The differences in human life depend, for the most part, not on what people do, but upon the meaning and purpose of their acts. All are born, all die, all lose their loved ones, nearly all marry and nearly all work, but the significance of these acts may vary enormously. The same physical act may be in one situation vulgar and in another holy. The same work may be elevating or degrading. The major question is not “What action do I perform?” but “In what frame do I put it?” Wisdom about life consists in taking the inevitable ventures which are the very stuff of common existence and glorifying them. -Elton Trueblood
Elton gives us a very high standard to reach for–that of making sure that the significance of our acts is of extremely high importance to us. It’s important that we think not just “What am I doing?,” but also “Why am I doing it?” Am I trying to help this person because the person needs my help, or am I trying to look good in the eyes of others? Am I trying to convince this person to do something because I truly believe that it’s best for him or her, or do I want to know there’s someone else who agrees with me, and who’s doing the same thing I’ve done?
Our days are filled with actions and reactions, and it’s up to us to determine the significance of them, to determine which of the motivating forces within us we follow, for the outcomes of our actions will be much different if we’re true to what we know is best than if we allow a motivating force such as greed or resentment cause us to act in a certain way.
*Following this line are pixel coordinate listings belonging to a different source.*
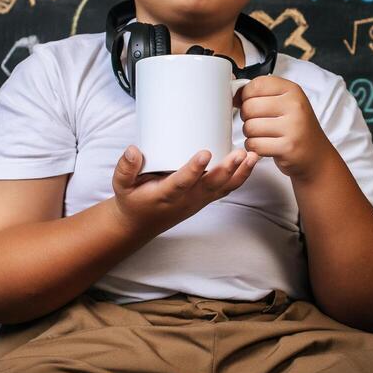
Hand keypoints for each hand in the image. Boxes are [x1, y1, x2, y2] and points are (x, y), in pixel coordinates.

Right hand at [112, 145, 257, 234]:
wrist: (140, 222)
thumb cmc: (133, 199)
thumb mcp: (121, 185)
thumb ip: (125, 168)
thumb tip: (133, 149)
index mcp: (165, 196)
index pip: (181, 183)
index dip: (194, 170)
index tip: (205, 153)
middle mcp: (185, 200)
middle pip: (210, 186)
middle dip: (226, 170)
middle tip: (239, 153)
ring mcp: (198, 200)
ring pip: (223, 188)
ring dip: (239, 173)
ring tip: (252, 156)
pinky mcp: (205, 198)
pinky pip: (226, 189)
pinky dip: (240, 176)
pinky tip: (251, 161)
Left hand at [235, 75, 330, 179]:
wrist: (315, 156)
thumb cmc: (295, 128)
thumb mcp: (285, 103)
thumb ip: (262, 95)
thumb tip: (233, 94)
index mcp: (292, 90)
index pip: (256, 85)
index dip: (246, 96)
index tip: (251, 103)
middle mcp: (295, 106)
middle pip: (249, 107)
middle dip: (247, 118)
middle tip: (257, 122)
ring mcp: (292, 127)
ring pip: (249, 127)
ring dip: (250, 134)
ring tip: (262, 135)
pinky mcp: (287, 147)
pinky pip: (254, 144)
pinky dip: (254, 147)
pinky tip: (265, 146)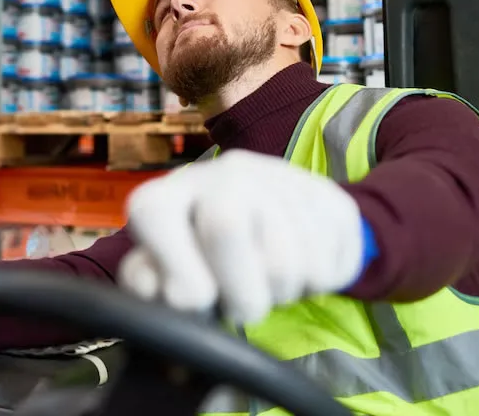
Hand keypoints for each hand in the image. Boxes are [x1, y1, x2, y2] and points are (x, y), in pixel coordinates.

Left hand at [118, 149, 369, 323]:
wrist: (262, 225)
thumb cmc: (197, 261)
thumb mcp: (160, 274)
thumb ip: (148, 284)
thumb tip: (172, 290)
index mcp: (171, 192)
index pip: (157, 215)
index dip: (178, 272)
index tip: (200, 300)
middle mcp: (222, 173)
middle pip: (225, 226)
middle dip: (239, 292)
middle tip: (245, 305)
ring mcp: (280, 177)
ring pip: (285, 261)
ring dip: (282, 293)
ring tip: (270, 283)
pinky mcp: (329, 197)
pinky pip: (330, 262)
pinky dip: (319, 283)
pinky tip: (301, 268)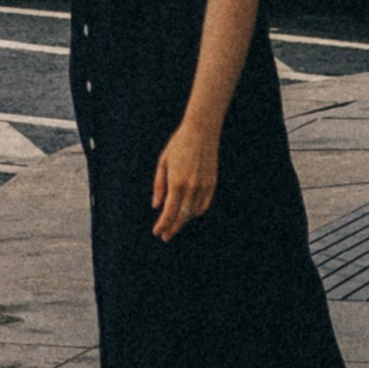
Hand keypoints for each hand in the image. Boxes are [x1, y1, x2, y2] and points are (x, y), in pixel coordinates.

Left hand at [150, 115, 218, 240]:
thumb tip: (156, 206)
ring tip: (175, 222)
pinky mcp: (212, 184)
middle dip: (172, 228)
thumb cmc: (179, 145)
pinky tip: (188, 212)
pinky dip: (195, 212)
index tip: (157, 232)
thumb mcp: (163, 162)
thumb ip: (159, 186)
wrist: (201, 131)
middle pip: (181, 216)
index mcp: (176, 182)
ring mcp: (203, 186)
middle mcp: (191, 187)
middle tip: (165, 236)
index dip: (163, 225)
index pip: (169, 212)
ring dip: (183, 219)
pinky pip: (203, 205)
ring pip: (193, 212)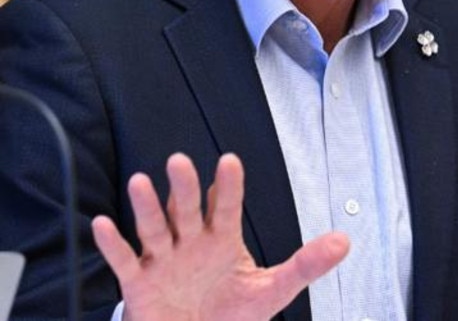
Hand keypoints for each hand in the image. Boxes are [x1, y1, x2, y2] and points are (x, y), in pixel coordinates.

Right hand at [91, 153, 348, 320]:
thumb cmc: (231, 311)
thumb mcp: (272, 289)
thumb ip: (306, 264)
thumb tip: (343, 241)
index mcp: (222, 240)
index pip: (227, 208)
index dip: (229, 187)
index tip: (230, 161)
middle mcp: (191, 243)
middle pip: (187, 210)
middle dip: (185, 188)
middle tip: (180, 162)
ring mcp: (164, 261)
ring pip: (154, 228)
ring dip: (146, 207)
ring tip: (140, 182)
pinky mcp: (140, 283)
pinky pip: (124, 261)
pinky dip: (113, 244)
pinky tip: (104, 223)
What I do today can be holy, or it can be vulgar. It can be truly helpful to others, or it can be helpful on my terms only, in my way only. I have a lot to do today, and what I do can be truly positive, contributing to the good of the world, or it can be tainted by my desire to try to impose my own will into the results of my actions. The meaning of what I do will long outlive the results themselves, whether they be positive or negative, and my hope is that my strong positive intentions win out and help to make my actions holy.
Questions to consider:
- What sorts of “holy” actions have you contributed to the world?
- Think of a recent action of yours–what was the significance of that action? To yourself? To someone else? To the world in general?
- Who determines whether an action is vulgar or holy?
Is such a judgment always right?
For further thought:
Forget about likes and dislikes.
They are of no consequence.
Just do what must be done.
This may not be happiness, but it is greatness.